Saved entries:

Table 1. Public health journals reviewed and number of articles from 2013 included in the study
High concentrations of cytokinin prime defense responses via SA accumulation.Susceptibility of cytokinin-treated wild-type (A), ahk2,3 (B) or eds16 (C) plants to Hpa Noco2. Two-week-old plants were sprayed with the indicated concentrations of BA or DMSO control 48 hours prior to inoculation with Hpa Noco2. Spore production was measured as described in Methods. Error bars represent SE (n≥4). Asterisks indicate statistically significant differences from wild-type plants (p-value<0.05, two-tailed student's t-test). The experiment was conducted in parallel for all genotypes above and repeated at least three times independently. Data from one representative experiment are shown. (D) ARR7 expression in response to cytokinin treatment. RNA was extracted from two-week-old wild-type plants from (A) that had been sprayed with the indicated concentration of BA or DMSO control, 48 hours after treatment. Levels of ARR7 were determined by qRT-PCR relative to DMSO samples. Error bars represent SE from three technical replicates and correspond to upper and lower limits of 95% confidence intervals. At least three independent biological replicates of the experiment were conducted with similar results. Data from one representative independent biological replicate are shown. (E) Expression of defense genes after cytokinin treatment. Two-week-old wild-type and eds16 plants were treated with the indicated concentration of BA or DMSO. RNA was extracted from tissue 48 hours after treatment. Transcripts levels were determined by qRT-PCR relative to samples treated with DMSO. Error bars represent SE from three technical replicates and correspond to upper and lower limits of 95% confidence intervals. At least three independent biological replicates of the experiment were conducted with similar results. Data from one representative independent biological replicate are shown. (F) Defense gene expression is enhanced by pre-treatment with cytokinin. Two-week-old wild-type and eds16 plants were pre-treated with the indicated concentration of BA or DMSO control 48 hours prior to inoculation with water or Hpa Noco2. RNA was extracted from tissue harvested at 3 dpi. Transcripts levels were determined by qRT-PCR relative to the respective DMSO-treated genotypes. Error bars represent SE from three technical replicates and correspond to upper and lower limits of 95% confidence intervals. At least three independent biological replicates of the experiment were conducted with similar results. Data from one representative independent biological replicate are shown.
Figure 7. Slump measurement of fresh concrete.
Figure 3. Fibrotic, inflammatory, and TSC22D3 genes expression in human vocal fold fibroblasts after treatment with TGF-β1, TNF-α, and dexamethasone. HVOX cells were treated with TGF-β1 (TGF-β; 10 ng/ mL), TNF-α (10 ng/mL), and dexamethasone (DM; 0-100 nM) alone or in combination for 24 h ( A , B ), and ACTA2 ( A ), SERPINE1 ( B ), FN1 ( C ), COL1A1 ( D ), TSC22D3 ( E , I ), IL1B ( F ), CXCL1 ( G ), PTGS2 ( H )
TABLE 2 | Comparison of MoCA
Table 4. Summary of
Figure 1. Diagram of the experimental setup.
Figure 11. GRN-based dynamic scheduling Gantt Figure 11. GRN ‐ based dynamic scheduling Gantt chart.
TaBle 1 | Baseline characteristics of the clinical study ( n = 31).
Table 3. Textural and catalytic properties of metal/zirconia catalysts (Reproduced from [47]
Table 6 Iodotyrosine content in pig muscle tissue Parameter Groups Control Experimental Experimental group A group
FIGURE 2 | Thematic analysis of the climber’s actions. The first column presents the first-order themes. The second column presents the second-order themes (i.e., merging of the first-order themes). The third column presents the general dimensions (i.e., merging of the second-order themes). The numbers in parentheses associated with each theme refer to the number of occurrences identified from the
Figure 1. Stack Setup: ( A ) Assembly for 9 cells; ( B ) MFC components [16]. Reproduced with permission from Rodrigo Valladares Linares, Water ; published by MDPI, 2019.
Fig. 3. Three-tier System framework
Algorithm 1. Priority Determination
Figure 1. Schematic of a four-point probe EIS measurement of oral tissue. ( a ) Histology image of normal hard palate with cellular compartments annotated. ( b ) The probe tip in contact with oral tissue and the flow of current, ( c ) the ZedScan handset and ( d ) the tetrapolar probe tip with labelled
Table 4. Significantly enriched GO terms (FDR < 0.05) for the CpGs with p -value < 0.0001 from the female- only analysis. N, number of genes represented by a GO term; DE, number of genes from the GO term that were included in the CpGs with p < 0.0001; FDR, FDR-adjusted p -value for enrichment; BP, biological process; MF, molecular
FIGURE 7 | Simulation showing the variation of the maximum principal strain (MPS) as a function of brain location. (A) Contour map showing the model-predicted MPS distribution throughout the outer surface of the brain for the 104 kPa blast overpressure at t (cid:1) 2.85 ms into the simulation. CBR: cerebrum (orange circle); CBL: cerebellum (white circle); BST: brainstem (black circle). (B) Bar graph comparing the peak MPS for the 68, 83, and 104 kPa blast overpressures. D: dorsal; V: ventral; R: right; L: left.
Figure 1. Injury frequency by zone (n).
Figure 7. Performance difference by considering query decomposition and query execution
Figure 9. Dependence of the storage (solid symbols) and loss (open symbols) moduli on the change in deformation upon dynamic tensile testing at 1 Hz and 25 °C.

PROBLEM STATEMENT:
The task requires each record above to be restated exactly.

RESPONSE:
Table 1. Public health journals reviewed and number of articles from 2013 included in the study
High concentrations of cytokinin prime defense responses via SA accumulation.Susceptibility of cytokinin-treated wild-type (A), ahk2,3 (B) or eds16 (C) plants to Hpa Noco2. Two-week-old plants were sprayed with the indicated concentrations of BA or DMSO control 48 hours prior to inoculation with Hpa Noco2. Spore production was measured as described in Methods. Error bars represent SE (n≥4). Asterisks indicate statistically significant differences from wild-type plants (p-value<0.05, two-tailed student's t-test). The experiment was conducted in parallel for all genotypes above and repeated at least three times independently. Data from one representative experiment are shown. (D) ARR7 expression in response to cytokinin treatment. RNA was extracted from two-week-old wild-type plants from (A) that had been sprayed with the indicated concentration of BA or DMSO control, 48 hours after treatment. Levels of ARR7 were determined by qRT-PCR relative to DMSO samples. Error bars represent SE from three technical replicates and correspond to upper and lower limits of 95% confidence intervals. At least three independent biological replicates of the experiment were conducted with similar results. Data from one representative independent biological replicate are shown. (E) Expression of defense genes after cytokinin treatment. Two-week-old wild-type and eds16 plants were treated with the indicated concentration of BA or DMSO. RNA was extracted from tissue 48 hours after treatment. Transcripts levels were determined by qRT-PCR relative to samples treated with DMSO. Error bars represent SE from three technical replicates and correspond to upper and lower limits of 95% confidence intervals. At least three independent biological replicates of the experiment were conducted with similar results. Data from one representative independent biological replicate are shown. (F) Defense gene expression is enhanced by pre-treatment with cytokinin. Two-week-old wild-type and eds16 plants were pre-treated with the indicated concentration of BA or DMSO control 48 hours prior to inoculation with water or Hpa Noco2. RNA was extracted from tissue harvested at 3 dpi. Transcripts levels were determined by qRT-PCR relative to the respective DMSO-treated genotypes. Error bars represent SE from three technical replicates and correspond to upper and lower limits of 95% confidence intervals. At least three independent biological replicates of the experiment were conducted with similar results. Data from one representative independent biological replicate are shown.
Figure 7. Slump measurement of fresh concrete.
Figure 3. Fibrotic, inflammatory, and TSC22D3 genes expression in human vocal fold fibroblasts after treatment with TGF-β1, TNF-α, and dexamethasone. HVOX cells were treated with TGF-β1 (TGF-β; 10 ng/ mL), TNF-α (10 ng/mL), and dexamethasone (DM; 0-100 nM) alone or in combination for 24 h ( A , B ), and ACTA2 ( A ), SERPINE1 ( B ), FN1 ( C ), COL1A1 ( D ), TSC22D3 ( E , I ), IL1B ( F ), CXCL1 ( G ), PTGS2 ( H )
TABLE 2 | Comparison of MoCA
Table 4. Summary of
Figure 1. Diagram of the experimental setup.
Figure 11. GRN-based dynamic scheduling Gantt Figure 11. GRN ‐ based dynamic scheduling Gantt chart.
TaBle 1 | Baseline characteristics of the clinical study ( n = 31).
Table 3. Textural and catalytic properties of metal/zirconia catalysts (Reproduced from [47]
Table 6 Iodotyrosine content in pig muscle tissue Parameter Groups Control Experimental Experimental group A group
FIGURE 2 | Thematic analysis of the climber’s actions. The first column presents the first-order themes. The second column presents the second-order themes (i.e., merging of the first-order themes). The third column presents the general dimensions (i.e., merging of the second-order themes). The numbers in parentheses associated with each theme refer to the number of occurrences identified from the
Figure 1. Stack Setup: ( A ) Assembly for 9 cells; ( B ) MFC components [16]. Reproduced with permission from Rodrigo Valladares Linares, Water ; published by MDPI, 2019.
Fig. 3. Three-tier System framework
Algorithm 1. Priority Determination
Figure 1. Schematic of a four-point probe EIS measurement of oral tissue. ( a ) Histology image of normal hard palate with cellular compartments annotated. ( b ) The probe tip in contact with oral tissue and the flow of current, ( c ) the ZedScan handset and ( d ) the tetrapolar probe tip with labelled
Table 4. Significantly enriched GO terms (FDR < 0.05) for the CpGs with p -value < 0.0001 from the female- only analysis. N, number of genes represented by a GO term; DE, number of genes from the GO term that were included in the CpGs with p < 0.0001; FDR, FDR-adjusted p -value for enrichment; BP, biological process; MF, molecular
FIGURE 7 | Simulation showing the variation of the maximum principal strain (MPS) as a function of brain location. (A) Contour map showing the model-predicted MPS distribution throughout the outer surface of the brain for the 104 kPa blast overpressure at t (cid:1) 2.85 ms into the simulation. CBR: cerebrum (orange circle); CBL: cerebellum (white circle); BST: brainstem (black circle). (B) Bar graph comparing the peak MPS for the 68, 83, and 104 kPa blast overpressures. D: dorsal; V: ventral; R: right; L: left.
Figure 1. Injury frequency by zone (n).
Figure 7. Performance difference by considering query decomposition and query execution
Figure 9. Dependence of the storage (solid symbols) and loss (open symbols) moduli on the change in deformation upon dynamic tensile testing at 1 Hz and 25 °C.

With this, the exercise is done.